During the siege, hundreds of onlookers and reporters set up
shop just outside the police lines. Aryan Nations leader Luis Beam
was among them. When he attended an FBO press briefing, claiming
to represent a West Coast Identity tabloid, Beam was charged with
trespassing. Lyons got the charge dropped.
Lyons had become Beam's attorney after he was indicted, along
with nine others, in 1987 for seditious conspiracy. The charges
were based on the crimes of a group known as the Order, which had
attempted to finance a white revolution with armed robberies in
1983 and 1984. The Order had followed a battle plan drawn from a
neo-Nazi underground novel, The Turner Diaries, which was
sold through classified ads in racist tabloids and gun magazines
such as Soldier of Fortune, (Timothy McVeigh was a avid
reader of the book.) Beam was never implicated in any of the bank
robberies or murders - only charged with conspiracy to overthrow
the government. All the defendants were acquitted.
Lyons quit his position as a staff attorney in a
personal-injury law firm in Houston to help in his friend's
defense, and the case launched Lyons' career in the movement.
Since then he has been a regular at rallies and was the marshal at
a 1989 skinhead march in Pulaski, Tenn. On Sally Jesse Raphael
in March 1993, he called himself a white separatist, not a
supremacist, although it is a distinction without a difference.
According to Klanwatch and the Coalition for Human Dignity,
watchdog groups that monitor racists, there are about 25,000
hard-core white supremacists in the United States and another
150,000 active sympathizers who buy literature or attend meetings.
In 1990, Lyons married Brenna Tate, the sister of Order member
David Tate, who murdered a Missouri highway patrolman who stopped
him during a dragnet for Order members. Tate and his sisters had
grown up in the shadow of the Aryan Nations compound, where their
father was second in command. Lyons was married at the compound
with Aryan nations chief Richard Butler officiating. Beam was his
best man. Beam was Lyons' first client at Waco. But the lawyer was
soon pressing four other lawsuits against government officials on
behalf of surviving Branch Davidian members (some of whom are,
ironically, black Jamaicans) or gun dealers accused of supplying
Koresh.
Actually, Lyons had asked the NRA in September 1994 for $50,000
to finance his work on the Waco cases, making a personal
presentation to its Firearms Civil Rights Legal Defense Fund,
which provides money to support gun-rights cases. So far he has
not received anything. His assistant David Holloway wrote in the
CAUSE newsletter that fund trustees told Lyons they wanted to
award the grant but that some were concerned about Lyons'
political pedigree.

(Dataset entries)

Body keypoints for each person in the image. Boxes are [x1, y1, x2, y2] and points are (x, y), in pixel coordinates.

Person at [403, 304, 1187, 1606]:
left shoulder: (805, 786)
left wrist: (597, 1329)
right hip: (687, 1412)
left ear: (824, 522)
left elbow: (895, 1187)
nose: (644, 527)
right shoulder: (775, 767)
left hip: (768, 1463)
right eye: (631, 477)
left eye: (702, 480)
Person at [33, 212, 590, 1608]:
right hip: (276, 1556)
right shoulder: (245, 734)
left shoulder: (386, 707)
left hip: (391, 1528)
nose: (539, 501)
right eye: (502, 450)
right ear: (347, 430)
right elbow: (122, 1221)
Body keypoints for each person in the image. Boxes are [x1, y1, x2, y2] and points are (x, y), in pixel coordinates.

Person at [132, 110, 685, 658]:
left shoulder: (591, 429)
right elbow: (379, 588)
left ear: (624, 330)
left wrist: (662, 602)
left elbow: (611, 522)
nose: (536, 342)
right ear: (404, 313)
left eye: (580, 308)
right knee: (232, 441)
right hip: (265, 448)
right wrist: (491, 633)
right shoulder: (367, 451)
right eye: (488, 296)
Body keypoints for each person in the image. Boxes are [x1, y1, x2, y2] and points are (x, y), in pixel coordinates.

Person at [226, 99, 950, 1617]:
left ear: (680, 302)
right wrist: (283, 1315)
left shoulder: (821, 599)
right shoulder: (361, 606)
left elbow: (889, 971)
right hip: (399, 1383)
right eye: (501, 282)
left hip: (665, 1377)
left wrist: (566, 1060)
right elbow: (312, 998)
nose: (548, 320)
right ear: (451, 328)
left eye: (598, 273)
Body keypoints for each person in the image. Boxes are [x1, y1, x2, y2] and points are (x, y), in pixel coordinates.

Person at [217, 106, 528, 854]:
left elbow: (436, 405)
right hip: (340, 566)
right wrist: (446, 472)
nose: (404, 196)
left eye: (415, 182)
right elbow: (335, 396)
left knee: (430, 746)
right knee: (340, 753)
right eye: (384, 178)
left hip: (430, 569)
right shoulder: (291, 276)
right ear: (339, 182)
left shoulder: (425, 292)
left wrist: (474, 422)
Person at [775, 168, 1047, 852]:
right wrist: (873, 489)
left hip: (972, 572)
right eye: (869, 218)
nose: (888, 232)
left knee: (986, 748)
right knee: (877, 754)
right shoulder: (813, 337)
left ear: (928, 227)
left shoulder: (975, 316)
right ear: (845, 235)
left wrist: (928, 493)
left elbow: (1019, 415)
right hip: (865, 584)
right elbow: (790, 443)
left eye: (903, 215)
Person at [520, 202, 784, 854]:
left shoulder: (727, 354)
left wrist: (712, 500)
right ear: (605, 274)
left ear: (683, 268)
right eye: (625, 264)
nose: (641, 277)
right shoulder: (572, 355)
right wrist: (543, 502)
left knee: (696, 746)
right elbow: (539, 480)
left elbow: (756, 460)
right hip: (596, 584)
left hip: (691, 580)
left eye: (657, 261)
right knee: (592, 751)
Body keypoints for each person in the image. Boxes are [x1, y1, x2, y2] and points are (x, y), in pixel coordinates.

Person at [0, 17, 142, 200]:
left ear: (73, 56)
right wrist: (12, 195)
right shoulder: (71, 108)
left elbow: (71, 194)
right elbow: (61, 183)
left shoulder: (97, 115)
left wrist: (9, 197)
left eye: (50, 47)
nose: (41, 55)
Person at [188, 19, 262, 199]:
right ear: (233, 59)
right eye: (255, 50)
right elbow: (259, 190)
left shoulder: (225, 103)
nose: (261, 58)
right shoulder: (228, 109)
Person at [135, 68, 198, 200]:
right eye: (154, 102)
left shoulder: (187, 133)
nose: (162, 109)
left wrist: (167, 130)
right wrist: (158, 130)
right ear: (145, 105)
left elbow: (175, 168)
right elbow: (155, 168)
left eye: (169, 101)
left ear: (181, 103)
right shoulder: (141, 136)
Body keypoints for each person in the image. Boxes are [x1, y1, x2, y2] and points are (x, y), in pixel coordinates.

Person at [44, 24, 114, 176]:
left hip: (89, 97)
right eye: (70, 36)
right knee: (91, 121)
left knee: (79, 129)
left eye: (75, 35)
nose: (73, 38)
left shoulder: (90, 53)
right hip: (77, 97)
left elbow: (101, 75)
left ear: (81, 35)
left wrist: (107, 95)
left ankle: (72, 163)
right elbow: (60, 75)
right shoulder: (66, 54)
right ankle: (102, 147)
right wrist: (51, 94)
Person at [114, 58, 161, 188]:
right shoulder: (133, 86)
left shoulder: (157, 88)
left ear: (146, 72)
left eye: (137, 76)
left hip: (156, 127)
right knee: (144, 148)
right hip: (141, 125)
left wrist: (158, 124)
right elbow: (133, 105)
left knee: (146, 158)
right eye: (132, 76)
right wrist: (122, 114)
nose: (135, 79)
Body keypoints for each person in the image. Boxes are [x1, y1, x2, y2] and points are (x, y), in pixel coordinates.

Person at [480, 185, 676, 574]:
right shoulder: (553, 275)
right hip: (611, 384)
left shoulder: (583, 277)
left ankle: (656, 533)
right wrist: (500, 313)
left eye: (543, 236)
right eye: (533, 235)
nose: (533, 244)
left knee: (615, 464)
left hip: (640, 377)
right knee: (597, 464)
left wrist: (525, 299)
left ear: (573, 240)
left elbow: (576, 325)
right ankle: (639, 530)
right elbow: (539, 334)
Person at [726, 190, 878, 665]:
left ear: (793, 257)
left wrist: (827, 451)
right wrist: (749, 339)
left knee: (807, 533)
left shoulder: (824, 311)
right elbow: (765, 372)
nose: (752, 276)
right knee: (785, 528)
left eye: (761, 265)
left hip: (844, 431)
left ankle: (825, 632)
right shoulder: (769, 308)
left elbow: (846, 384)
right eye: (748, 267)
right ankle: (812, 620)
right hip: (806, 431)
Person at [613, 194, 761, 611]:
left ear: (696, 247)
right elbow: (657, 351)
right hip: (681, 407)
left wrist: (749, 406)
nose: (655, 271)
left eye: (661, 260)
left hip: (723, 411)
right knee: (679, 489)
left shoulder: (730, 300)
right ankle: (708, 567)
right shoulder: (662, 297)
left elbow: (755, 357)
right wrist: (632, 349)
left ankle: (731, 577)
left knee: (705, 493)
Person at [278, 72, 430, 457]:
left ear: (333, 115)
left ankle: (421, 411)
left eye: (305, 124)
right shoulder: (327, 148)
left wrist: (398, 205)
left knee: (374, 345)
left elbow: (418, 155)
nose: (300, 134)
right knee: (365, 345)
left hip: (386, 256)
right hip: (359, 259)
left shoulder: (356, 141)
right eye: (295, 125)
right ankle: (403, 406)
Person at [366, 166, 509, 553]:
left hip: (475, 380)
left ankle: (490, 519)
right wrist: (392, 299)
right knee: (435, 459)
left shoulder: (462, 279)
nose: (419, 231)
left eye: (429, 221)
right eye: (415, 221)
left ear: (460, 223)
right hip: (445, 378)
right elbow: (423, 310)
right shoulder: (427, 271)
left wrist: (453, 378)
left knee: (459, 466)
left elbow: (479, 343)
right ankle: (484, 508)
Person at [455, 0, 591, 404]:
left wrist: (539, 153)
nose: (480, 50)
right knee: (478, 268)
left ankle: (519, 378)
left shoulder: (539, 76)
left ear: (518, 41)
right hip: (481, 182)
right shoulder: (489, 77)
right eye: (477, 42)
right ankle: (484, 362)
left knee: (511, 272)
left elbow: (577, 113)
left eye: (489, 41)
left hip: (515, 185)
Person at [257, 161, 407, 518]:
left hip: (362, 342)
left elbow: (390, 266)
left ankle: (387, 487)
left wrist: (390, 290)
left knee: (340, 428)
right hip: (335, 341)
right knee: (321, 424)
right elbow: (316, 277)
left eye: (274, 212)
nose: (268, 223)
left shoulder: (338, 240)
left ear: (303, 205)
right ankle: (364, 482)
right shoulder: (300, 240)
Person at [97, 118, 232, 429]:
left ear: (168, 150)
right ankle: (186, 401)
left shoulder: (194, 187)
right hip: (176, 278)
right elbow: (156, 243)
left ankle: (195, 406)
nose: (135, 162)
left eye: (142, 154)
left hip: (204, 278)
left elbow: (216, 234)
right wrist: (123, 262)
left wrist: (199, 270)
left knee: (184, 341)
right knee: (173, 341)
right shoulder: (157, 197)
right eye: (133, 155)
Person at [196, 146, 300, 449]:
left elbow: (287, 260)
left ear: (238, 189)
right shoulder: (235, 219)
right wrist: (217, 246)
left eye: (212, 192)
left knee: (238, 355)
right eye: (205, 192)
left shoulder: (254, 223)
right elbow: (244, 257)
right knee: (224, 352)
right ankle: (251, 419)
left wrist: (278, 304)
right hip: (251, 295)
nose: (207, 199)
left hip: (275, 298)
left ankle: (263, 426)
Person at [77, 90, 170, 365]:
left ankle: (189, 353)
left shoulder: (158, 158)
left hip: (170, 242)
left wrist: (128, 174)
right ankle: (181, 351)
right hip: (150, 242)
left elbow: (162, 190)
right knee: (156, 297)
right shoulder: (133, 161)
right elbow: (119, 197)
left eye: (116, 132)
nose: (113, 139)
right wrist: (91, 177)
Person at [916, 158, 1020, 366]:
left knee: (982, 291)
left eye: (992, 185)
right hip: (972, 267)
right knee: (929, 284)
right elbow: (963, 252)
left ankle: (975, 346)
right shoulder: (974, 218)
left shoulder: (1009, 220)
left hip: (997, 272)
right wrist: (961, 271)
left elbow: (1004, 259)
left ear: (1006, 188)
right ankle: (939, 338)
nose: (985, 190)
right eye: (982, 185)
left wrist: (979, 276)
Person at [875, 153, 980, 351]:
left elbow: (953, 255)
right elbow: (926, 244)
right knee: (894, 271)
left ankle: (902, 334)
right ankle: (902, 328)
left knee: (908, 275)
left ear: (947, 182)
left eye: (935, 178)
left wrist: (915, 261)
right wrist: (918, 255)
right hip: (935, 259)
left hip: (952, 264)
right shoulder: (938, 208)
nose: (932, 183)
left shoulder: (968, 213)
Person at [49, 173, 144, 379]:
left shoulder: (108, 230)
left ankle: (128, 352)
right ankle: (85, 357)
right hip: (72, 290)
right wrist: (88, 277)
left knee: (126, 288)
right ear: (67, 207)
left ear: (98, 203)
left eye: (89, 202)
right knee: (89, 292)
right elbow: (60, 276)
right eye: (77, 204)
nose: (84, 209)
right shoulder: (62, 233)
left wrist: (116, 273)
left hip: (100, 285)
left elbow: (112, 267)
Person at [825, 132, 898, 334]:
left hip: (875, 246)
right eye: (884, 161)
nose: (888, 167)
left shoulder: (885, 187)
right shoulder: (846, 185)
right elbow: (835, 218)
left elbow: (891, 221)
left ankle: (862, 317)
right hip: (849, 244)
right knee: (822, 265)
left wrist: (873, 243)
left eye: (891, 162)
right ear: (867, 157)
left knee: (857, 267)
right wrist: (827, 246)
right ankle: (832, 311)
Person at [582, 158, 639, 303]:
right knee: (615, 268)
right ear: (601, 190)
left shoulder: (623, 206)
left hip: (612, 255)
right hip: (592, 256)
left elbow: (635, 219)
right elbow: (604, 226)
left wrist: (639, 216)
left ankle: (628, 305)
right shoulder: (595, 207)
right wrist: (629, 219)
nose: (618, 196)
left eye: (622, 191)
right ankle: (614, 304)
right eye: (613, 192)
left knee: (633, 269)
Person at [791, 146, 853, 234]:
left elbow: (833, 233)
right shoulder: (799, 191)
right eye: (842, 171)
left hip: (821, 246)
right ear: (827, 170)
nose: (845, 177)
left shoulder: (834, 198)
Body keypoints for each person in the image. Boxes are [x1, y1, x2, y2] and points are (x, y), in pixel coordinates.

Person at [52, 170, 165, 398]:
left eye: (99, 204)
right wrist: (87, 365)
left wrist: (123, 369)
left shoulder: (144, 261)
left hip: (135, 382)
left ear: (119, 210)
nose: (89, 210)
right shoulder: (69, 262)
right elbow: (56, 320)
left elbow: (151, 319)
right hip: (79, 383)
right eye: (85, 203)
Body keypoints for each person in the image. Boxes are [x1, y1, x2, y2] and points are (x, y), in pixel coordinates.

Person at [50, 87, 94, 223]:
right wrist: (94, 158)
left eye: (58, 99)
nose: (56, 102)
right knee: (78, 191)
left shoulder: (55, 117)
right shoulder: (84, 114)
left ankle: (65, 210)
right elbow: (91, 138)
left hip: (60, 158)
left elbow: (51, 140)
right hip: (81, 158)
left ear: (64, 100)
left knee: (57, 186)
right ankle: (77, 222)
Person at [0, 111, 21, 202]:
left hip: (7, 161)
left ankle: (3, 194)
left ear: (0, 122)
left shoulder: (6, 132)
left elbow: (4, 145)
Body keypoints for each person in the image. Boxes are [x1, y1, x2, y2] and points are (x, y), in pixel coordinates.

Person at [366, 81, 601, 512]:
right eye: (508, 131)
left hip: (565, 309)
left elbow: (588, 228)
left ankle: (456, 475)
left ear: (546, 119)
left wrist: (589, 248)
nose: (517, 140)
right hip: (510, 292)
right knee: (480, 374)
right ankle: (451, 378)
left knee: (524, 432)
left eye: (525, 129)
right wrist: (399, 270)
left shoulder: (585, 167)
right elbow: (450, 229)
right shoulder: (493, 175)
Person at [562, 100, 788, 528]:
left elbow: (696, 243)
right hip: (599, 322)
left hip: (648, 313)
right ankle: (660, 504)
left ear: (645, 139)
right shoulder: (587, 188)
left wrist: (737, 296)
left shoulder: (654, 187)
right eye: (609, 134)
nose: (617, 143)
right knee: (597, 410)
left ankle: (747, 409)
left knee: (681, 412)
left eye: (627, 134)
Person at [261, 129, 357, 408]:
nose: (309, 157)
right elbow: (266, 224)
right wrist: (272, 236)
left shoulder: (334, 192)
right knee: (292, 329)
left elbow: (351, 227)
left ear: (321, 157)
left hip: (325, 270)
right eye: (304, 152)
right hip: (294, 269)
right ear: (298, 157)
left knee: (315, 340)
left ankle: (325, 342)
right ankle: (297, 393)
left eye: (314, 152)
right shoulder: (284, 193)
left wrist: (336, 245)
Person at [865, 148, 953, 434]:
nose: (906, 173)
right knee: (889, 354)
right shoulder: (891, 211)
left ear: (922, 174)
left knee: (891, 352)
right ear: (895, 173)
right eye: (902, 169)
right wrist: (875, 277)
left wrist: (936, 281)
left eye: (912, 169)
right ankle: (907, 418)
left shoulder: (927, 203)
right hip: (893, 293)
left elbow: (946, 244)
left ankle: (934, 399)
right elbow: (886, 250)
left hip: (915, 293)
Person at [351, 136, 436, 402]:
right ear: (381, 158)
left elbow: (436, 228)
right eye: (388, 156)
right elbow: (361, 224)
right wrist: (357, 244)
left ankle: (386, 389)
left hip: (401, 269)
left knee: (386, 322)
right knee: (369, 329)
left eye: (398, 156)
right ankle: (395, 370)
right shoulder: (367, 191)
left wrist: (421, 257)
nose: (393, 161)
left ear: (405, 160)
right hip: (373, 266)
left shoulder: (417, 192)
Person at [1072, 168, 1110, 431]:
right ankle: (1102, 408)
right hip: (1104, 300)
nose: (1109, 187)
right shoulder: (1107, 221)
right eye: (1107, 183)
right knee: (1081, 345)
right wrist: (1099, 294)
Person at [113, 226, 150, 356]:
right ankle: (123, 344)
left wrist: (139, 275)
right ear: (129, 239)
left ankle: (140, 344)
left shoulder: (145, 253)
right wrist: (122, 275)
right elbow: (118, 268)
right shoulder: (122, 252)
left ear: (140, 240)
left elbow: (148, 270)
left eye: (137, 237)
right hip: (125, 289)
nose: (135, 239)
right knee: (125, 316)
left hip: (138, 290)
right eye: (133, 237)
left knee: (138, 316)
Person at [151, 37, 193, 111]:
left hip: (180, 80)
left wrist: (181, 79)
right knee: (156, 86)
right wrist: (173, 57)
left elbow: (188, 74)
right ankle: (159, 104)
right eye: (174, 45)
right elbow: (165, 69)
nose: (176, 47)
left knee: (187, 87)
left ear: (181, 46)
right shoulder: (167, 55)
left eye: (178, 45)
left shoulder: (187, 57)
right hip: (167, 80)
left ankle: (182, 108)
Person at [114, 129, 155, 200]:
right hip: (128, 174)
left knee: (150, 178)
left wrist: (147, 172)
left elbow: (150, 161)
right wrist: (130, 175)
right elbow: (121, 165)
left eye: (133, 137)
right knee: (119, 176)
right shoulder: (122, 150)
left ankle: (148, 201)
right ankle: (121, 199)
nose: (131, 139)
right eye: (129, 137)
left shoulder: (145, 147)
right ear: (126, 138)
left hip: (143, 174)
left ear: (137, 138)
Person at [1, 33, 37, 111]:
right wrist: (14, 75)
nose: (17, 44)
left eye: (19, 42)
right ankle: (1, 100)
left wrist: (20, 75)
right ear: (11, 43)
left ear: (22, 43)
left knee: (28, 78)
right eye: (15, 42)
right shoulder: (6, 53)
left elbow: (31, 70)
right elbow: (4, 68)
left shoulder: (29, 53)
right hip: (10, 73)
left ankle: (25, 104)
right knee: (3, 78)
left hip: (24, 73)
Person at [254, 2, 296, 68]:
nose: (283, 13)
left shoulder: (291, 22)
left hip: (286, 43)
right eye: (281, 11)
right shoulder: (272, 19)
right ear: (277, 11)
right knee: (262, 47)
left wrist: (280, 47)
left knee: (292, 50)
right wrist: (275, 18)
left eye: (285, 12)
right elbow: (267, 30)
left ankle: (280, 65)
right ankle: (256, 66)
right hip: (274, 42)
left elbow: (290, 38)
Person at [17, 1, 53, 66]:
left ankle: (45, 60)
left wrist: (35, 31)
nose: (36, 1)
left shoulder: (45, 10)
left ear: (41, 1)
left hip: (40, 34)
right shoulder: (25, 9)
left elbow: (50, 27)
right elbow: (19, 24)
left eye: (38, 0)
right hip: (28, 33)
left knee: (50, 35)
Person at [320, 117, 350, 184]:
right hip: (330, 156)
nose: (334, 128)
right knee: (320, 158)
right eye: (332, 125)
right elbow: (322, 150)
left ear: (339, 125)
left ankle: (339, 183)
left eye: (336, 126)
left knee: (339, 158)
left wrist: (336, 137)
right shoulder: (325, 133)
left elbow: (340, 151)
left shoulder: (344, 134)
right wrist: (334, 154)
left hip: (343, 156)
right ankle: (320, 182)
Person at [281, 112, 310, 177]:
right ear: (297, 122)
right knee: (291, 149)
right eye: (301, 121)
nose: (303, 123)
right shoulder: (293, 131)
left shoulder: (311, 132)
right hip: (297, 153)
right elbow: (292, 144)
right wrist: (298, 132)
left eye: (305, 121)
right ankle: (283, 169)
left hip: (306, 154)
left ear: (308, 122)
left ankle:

Requirement 1
According to the extract about Lyons, how much money did he ask the NRA for in September 1994?
Requirement 2
Extend the extract about Lyons, picking up after its final sentence.

Answer 1
$50,000

Answer 2
At the NRA convention, I asked Sandra Froman, one of the Legal
Defense Fund's nine trustees, whether Lyons' ties to Aryan Nations
were a factor in the denial of the grant. "This is not a
factor for me," said Froman, a Harvard Law School graduate
with a small gold pistol charm hanging from her necklace. She
declined to explain any further.
When Pratt learned that the NRA had denied Lyons and CAUSE
money, he tried to fill the gap. Gun Owners made a contribution of
CAUSE. "Not %50,000 - but a lot of money for us," Pratt
told me. He anted up another $1,000 to pay for an arson
investigator to determine exactly what caused the incineration of
the Davidian compound. Pratt also said that friends of Lyons were
attempting to establish another corporation which wouldn't have
his name on it. This new corporation would then pursue a grant for
Waco-related lawsuits from the NRA. Pratt said that he wasn't sure
if the NRA would know the money would ultimately wind up in Lyons'
hands but that the third-party corporation would give them
"plausible deniability."
Without acknowledging the issue of deniability, Lyons himself
said that a colleague, an Atlanta attorney, is incorporating the
Waco Justice Foundation, in Delaware, to act as an umbrella
organization for all funds donated to Waco-related litigation.
Lyons told me, "I think the Waco Justice Foundation, of which
I would be a member by virtue of the fact that I'm pursuing Waco
litigation, will approach the NRA and ask for funding."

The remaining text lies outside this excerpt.